5 story lines Jared Sullinger and Ohio State are undoubtedly tops in the Big Ten C6
In some ways, it feels like a total swap. Standing in the middle, looking back at the first half of the men's basketball conference schedule, two very different teams have worn the same set of Gophers uniforms.
The first team played the part of basement-dweller -- a squad that started out 0-4 and looked like it deserved to be there. The second team hauled itself out of that hole, winning four of its past five games and climbing firmly into the middle of the Big Ten pack.
Of course, the turnaround only matters if it sticks.
As the Gophers prepare for the start of the second half of the conference season Wednesday night at Iowa, they are hovering between the opportunity to make something of this surge and the peril of slipping back to where they started. After games at Iowa and Nebraska, they finish with five of seven at Williams Arena -- but four are against ranked opponents: Wisconsin, Ohio State, Michigan State and Indiana. With that in mind, let's look back at how the Gophers arrived at this point and ahead at some key factors that will determine where they are headed.
Then: As the Gophers headed into the Big Ten schedule, they were still trying to discover who they were without Trevor Mbakwe. They didn't lose in nonconference play without him, but they weren't blowing teams away and they weren't usually playing top competition. Once the conference schedule started, the Gophers again had to figure out where their strengths and weaknesses were. We were watching an unfinished project, and it was obvious.
Now: Sophomore guard Austin Hollins mentioned playing tough defense as the team's identity. Junior forward Rodney Williams said it's transition offense. Perhaps strong work in both areas leads to the identity coach Tubby Smith believes his team has carved out: A team that can execute down the stretch with multiple lineups and is never out of a game. "Our identity should be our poise. We've gained a lot of that," Smith said.
The Gophers have scrapped the high-low offense that characterized their old team and style in favor of more movement in a quicker flex offense. They have also adopted a scrappier mentality that has more players involved -- and as a result, more are contributing on a regular basis. They still don't have any stars, so they'll have to keep up that whole-team philosophy.

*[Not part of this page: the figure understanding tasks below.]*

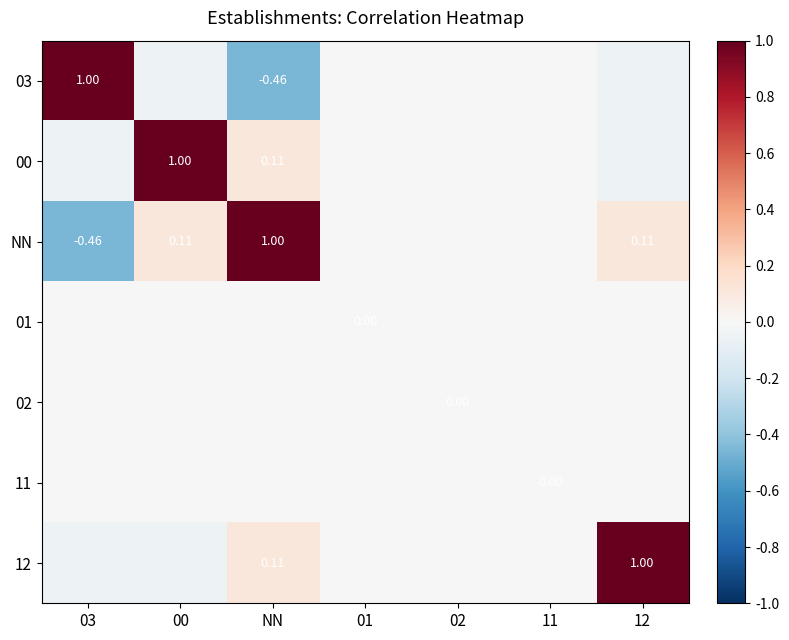

At which label is 11 closest to 0?

03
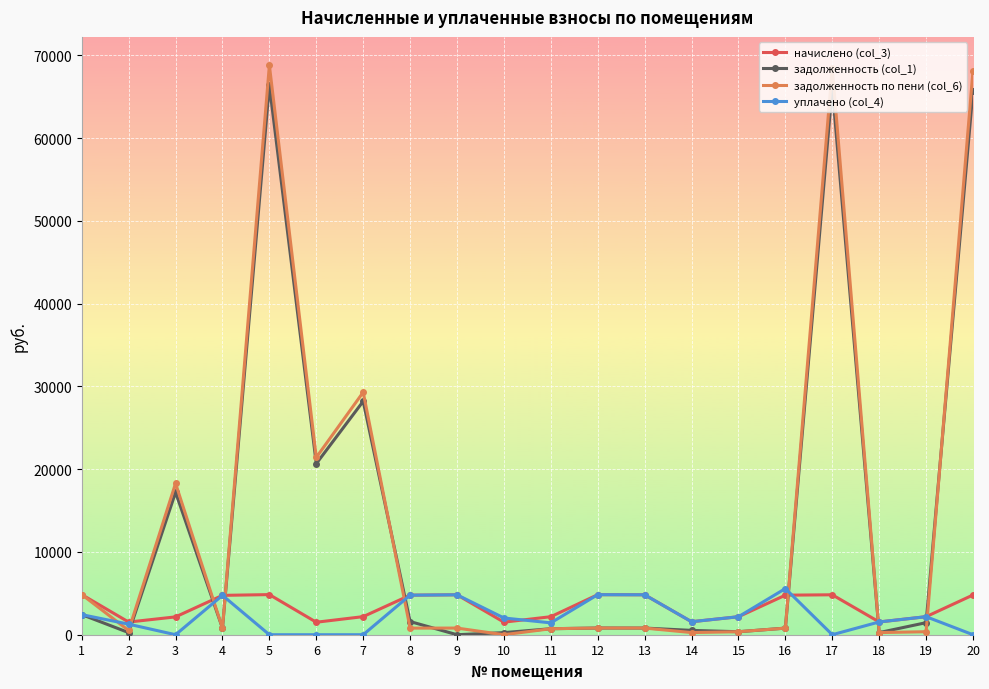

Which series has the largest range (max minus min)?

задолженность по пени (col_6)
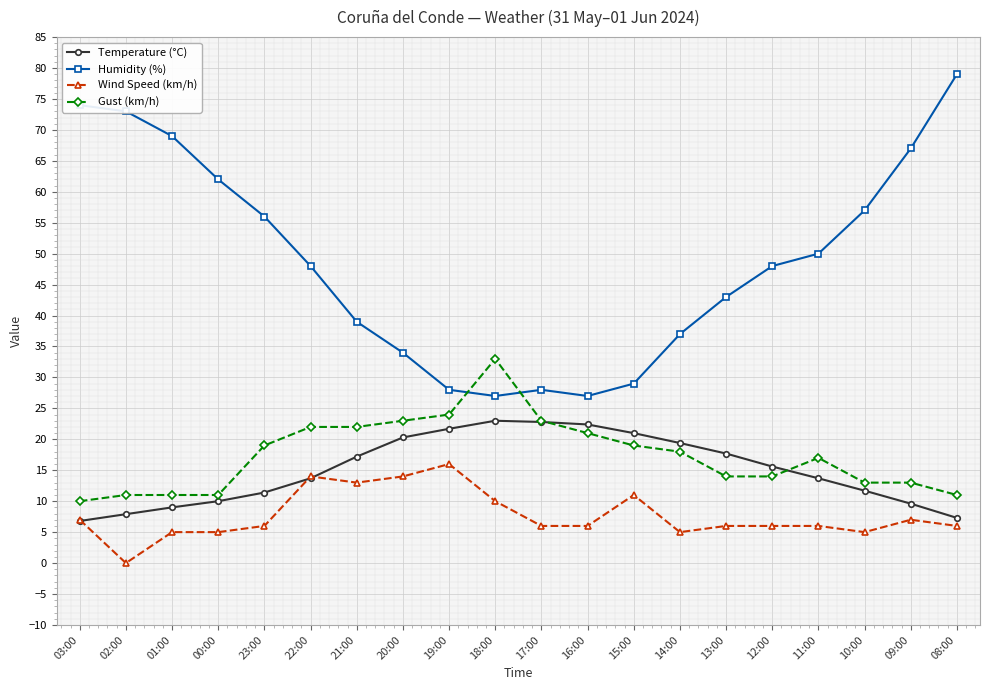

Does the chart display data point markers on the line(s)?

Yes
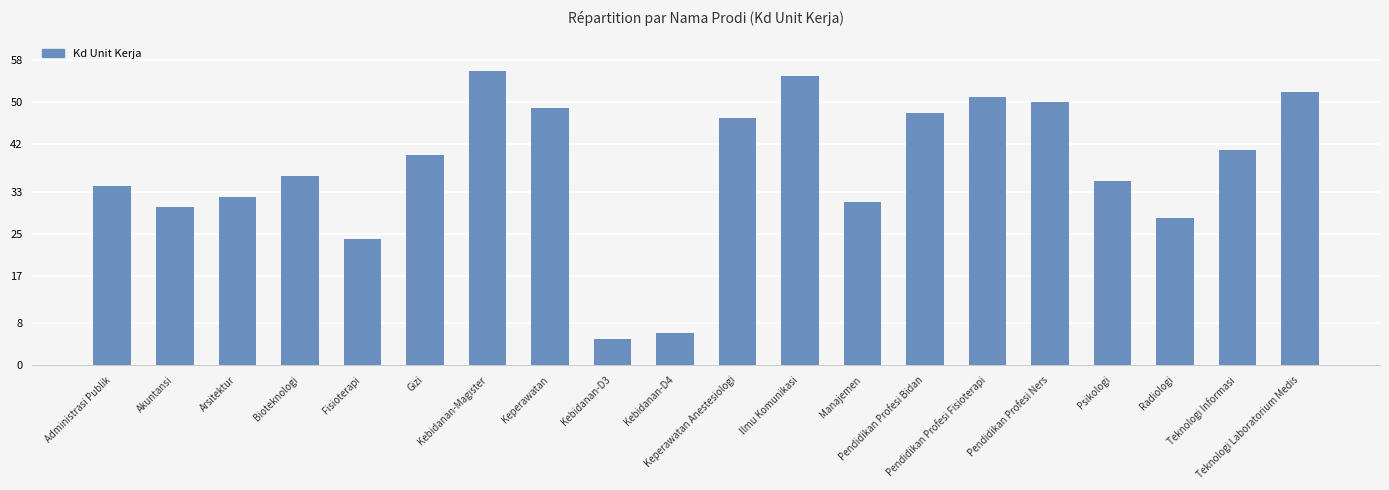

What is the value of the 2nd bar from the left?

30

Then: Without the dominant player needed to make their old offense and lineup go, the Gophers started experimenting. A three-guard lineup was a good idea, but Smith had to do some tweaking before he found the right combination. In its original form -- with junior Julian Welch, freshman Andre Hollins and Austin Hollins -- none of the players seemed to know their role.

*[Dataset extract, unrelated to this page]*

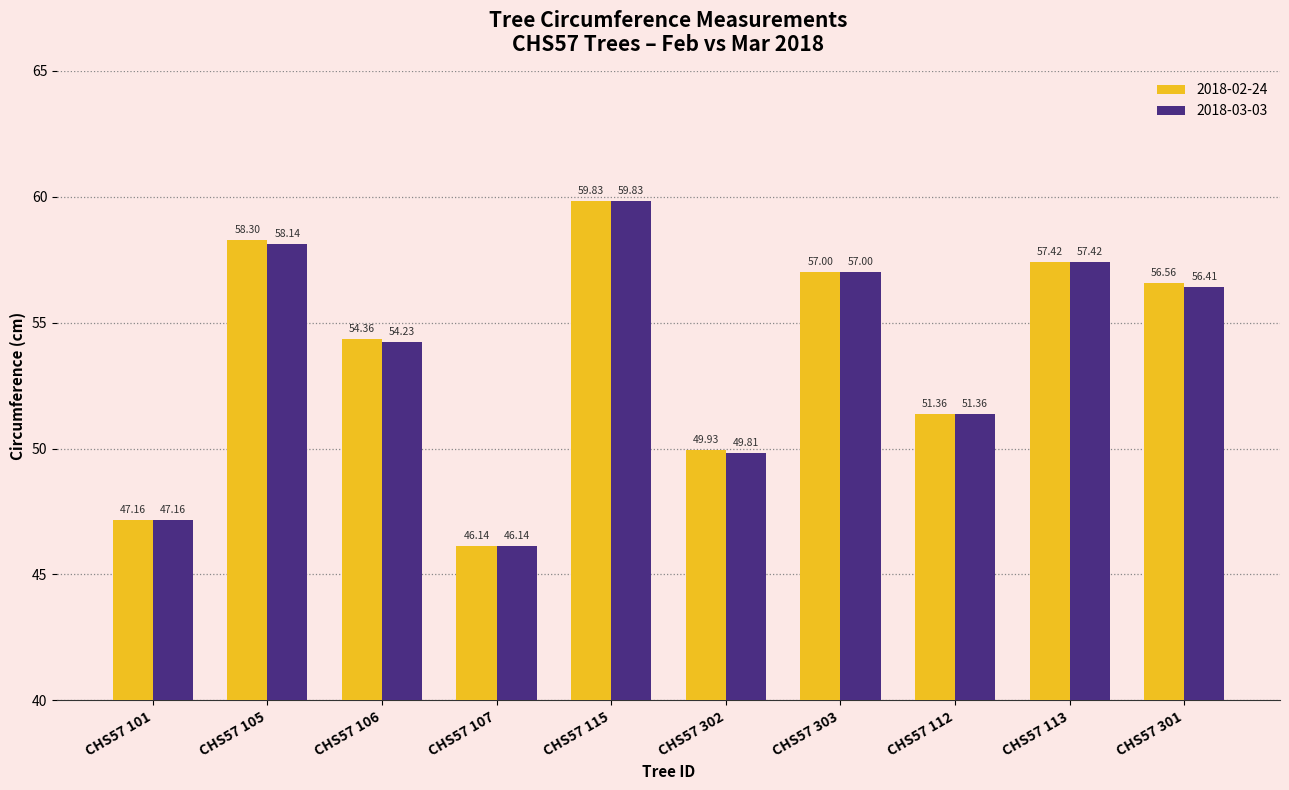

At which label does 2018-03-03 first exceed 56?

CHS57 105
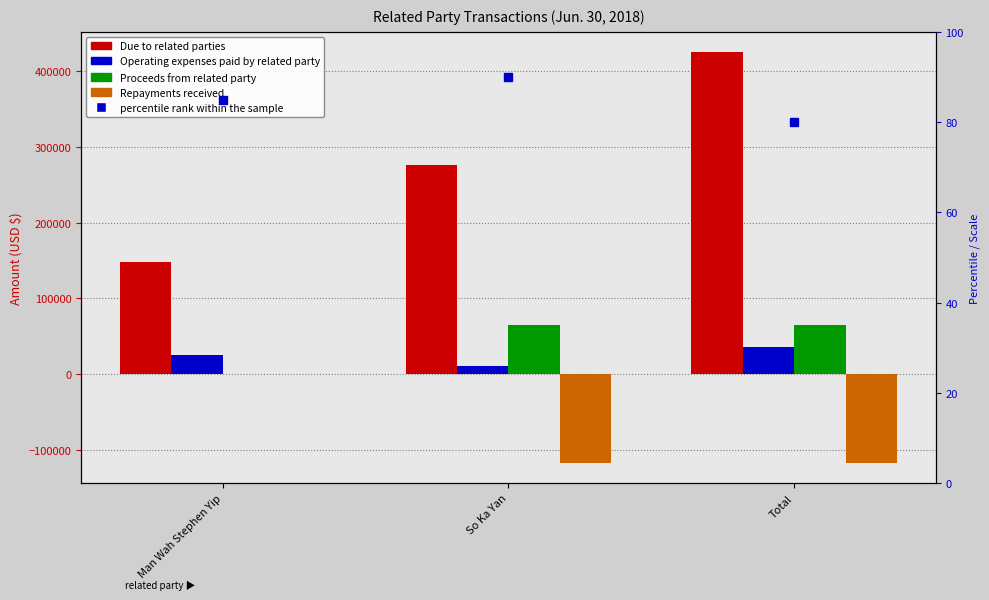

The value of percentile rank within the sample at Total is 112. True or false?

False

Now: Three versions later, Welch has developed into much more of a true point guard. Flanking him on the wings are Austin Hollins and freshman Joe Coleman, who has sparked the team with his aggressiveness.
"I don't mind any lineup, but this one seems to be working for us," Austin Hollins said. "So I'm going to roll with it."
The result is a crew that can manufacture the type of quick, up-tempo offense Smith has been searching for since the beginning of the season. When it works, it looks great. When the Gophers aren't communicating or aren't mentally dialed in, it looks sloppy. Focus and commitment to each possession is huge for the Gophers going forward.
The little things
Then: Perhaps there is no better example of the Gophers' changes than the Illinois-to-Illinois transformation. The first time around against Illinois in the Big Ten opener, the Gophers competed, but they slipped when it came to actually winning the game. The Gophers failed to make clutch free throws and layups -- baskets that could have headed off what became a four-game losing streak.
Now: It might have appeared the Gophers didn't deserve to win Saturday's game against the Illini, either. But on a night when the team's statistical leaders weren't playing even close to their best basketball, the Gophers found a way to win.
"Guys are gaining confidence that they can win in close situations," Smith said. "It's all about executing."
Minnesota has generally been getting better at the basics -- shooting, getting to the free-throw line, executing and playing tougher. Now, a key will be achieving consistency in those aspects, while rebounding more and turning the ball over less.